_TASK DATA:_
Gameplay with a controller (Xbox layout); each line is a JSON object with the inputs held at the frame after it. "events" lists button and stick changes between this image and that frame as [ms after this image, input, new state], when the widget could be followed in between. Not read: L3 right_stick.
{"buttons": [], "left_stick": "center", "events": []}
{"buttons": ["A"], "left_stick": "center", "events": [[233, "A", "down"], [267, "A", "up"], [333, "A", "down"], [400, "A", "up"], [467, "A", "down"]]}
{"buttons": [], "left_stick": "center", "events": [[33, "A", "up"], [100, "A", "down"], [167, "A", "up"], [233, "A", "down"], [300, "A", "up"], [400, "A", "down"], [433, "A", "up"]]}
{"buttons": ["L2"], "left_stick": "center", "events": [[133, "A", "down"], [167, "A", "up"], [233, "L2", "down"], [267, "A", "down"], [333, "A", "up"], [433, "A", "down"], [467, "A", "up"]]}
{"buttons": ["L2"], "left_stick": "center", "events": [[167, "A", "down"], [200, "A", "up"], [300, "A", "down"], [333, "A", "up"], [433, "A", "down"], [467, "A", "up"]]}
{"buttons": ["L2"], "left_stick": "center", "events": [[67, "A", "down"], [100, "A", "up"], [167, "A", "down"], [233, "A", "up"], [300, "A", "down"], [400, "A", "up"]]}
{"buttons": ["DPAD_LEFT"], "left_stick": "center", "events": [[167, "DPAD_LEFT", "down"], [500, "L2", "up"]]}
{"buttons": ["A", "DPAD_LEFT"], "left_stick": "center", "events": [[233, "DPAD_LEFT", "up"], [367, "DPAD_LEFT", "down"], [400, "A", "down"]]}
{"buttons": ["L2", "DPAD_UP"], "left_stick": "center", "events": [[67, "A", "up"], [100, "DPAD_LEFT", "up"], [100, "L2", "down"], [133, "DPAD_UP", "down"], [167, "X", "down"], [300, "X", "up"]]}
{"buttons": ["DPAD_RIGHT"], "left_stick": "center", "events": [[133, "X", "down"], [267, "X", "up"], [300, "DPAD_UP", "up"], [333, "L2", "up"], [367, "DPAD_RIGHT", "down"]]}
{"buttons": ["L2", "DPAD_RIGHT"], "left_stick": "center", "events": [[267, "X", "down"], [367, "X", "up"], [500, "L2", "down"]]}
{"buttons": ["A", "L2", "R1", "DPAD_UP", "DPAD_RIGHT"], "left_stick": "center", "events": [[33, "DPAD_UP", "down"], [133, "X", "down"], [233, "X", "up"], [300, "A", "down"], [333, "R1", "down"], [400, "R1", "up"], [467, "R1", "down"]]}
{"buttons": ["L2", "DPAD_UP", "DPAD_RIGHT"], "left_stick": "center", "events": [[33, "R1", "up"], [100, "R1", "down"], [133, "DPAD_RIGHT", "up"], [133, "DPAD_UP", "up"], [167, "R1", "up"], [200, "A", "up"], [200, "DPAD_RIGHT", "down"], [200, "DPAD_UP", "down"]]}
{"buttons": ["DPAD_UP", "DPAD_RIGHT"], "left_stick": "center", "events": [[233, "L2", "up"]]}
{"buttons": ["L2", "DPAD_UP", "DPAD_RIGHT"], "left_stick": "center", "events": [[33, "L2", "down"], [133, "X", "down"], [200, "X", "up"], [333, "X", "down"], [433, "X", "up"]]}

_WHAT THE TASK REQUIRES:_
Repeat the data. Every word must match.

_RESPONSE:_
Gameplay with a controller (Xbox layout); each line is a JSON object with the inputs held at the frame after it. "events" lists button and stick changes between this image and that frame as [ms after this image, input, new state], when the widget could be followed in between. Not read: L3 right_stick.
{"buttons": [], "left_stick": "center", "events": []}
{"buttons": ["A"], "left_stick": "center", "events": [[233, "A", "down"], [267, "A", "up"], [333, "A", "down"], [400, "A", "up"], [467, "A", "down"]]}
{"buttons": [], "left_stick": "center", "events": [[33, "A", "up"], [100, "A", "down"], [167, "A", "up"], [233, "A", "down"], [300, "A", "up"], [400, "A", "down"], [433, "A", "up"]]}
{"buttons": ["L2"], "left_stick": "center", "events": [[133, "A", "down"], [167, "A", "up"], [233, "L2", "down"], [267, "A", "down"], [333, "A", "up"], [433, "A", "down"], [467, "A", "up"]]}
{"buttons": ["L2"], "left_stick": "center", "events": [[167, "A", "down"], [200, "A", "up"], [300, "A", "down"], [333, "A", "up"], [433, "A", "down"], [467, "A", "up"]]}
{"buttons": ["L2"], "left_stick": "center", "events": [[67, "A", "down"], [100, "A", "up"], [167, "A", "down"], [233, "A", "up"], [300, "A", "down"], [400, "A", "up"]]}
{"buttons": ["DPAD_LEFT"], "left_stick": "center", "events": [[167, "DPAD_LEFT", "down"], [500, "L2", "up"]]}
{"buttons": ["A", "DPAD_LEFT"], "left_stick": "center", "events": [[233, "DPAD_LEFT", "up"], [367, "DPAD_LEFT", "down"], [400, "A", "down"]]}
{"buttons": ["L2", "DPAD_UP"], "left_stick": "center", "events": [[67, "A", "up"], [100, "DPAD_LEFT", "up"], [100, "L2", "down"], [133, "DPAD_UP", "down"], [167, "X", "down"], [300, "X", "up"]]}
{"buttons": ["DPAD_RIGHT"], "left_stick": "center", "events": [[133, "X", "down"], [267, "X", "up"], [300, "DPAD_UP", "up"], [333, "L2", "up"], [367, "DPAD_RIGHT", "down"]]}
{"buttons": ["L2", "DPAD_RIGHT"], "left_stick": "center", "events": [[267, "X", "down"], [367, "X", "up"], [500, "L2", "down"]]}
{"buttons": ["A", "L2", "R1", "DPAD_UP", "DPAD_RIGHT"], "left_stick": "center", "events": [[33, "DPAD_UP", "down"], [133, "X", "down"], [233, "X", "up"], [300, "A", "down"], [333, "R1", "down"], [400, "R1", "up"], [467, "R1", "down"]]}
{"buttons": ["L2", "DPAD_UP", "DPAD_RIGHT"], "left_stick": "center", "events": [[33, "R1", "up"], [100, "R1", "down"], [133, "DPAD_RIGHT", "up"], [133, "DPAD_UP", "up"], [167, "R1", "up"], [200, "A", "up"], [200, "DPAD_RIGHT", "down"], [200, "DPAD_UP", "down"]]}
{"buttons": ["DPAD_UP", "DPAD_RIGHT"], "left_stick": "center", "events": [[233, "L2", "up"]]}
{"buttons": ["L2", "DPAD_UP", "DPAD_RIGHT"], "left_stick": "center", "events": [[33, "L2", "down"], [133, "X", "down"], [200, "X", "up"], [333, "X", "down"], [433, "X", "up"]]}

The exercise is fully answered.